Notre petit train de vie était réglé chez nous, et voici comment ça marchait. Le matin à la pointe du jour, nous nous levions, et, après que nous avions fait une frotte et bu un coup, Gustou allait soigner les bêtes, et moi j’allais ouvrir le moulin. S’il y avait du blé à moudre, je montais le sac contre la trémie et j’ouvrais la pelle. Après que j’avais réglé les meules, et que je sentais entre mes doigts que la farine venait bonne, nous allions avec mon oncle lever les verveux, ou les cordes s’il y en avait de tendues, et je mettais le poisson dans le réservoir.
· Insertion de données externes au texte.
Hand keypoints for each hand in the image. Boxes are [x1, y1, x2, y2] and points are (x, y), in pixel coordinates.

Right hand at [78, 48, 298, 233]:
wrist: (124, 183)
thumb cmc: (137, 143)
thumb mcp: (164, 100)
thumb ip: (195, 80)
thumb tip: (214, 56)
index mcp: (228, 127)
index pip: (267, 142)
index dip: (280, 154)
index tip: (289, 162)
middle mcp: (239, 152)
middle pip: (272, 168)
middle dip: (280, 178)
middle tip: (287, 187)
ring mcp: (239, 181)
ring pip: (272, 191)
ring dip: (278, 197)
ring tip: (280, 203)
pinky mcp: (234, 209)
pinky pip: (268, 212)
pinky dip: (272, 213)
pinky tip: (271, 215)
À huit heures, nous mangions la soupe ou les châtaignes ; à midi on dînait, et ensuite Gustou ou moi, nous allions rendre la farine. Celui qui restait faisait moudre pour les petites pratiques qui venaient au moulin, portant leurs deux ou trois quartes de blé sur une bourrique. Vers les trois heures et demie, nous faisions collation, et s’il y avait quelqu’un au moulin, nous l’engagions à monter avec nous. Le soir, il était près des huit heures ordinairement, lorsque nous soupions. Tout ça n’était pas réglé à la minute, ça dépendait du travail ; il y avait des fois où nous soupions à sept heures l’hiver, et à neuf dans l’été.
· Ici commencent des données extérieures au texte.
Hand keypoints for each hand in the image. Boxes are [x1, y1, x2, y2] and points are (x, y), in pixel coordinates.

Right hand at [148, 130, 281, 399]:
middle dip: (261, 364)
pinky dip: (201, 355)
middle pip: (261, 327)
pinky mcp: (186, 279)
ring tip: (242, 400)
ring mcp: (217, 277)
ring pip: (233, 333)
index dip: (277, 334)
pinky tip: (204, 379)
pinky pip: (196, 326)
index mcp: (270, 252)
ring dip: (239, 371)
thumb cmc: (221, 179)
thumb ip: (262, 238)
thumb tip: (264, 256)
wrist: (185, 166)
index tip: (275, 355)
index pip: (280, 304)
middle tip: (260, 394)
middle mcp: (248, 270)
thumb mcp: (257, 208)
Voilà pour le travail du moulin. Mais en plus de ça, nous avions gardé à notre main assez de terres et de vignes, pour nous occuper les uns et les autres. Le travail changeait comme de juste avec les saisons. Au printemps il fallait donner quelques façons, enter des arbres et sarcler les blés. L’été, c’était les foins, la moisson, les battaisons. Plus tard, il y avait la récolte de la Saint-Michel, les vendanges, les noix et les châtaignes à ramasser, et les labours à faire. L’hiver il y avait les prés à nettoyer, la feuille à balayer dans les bois pour faire la paillade au bétail.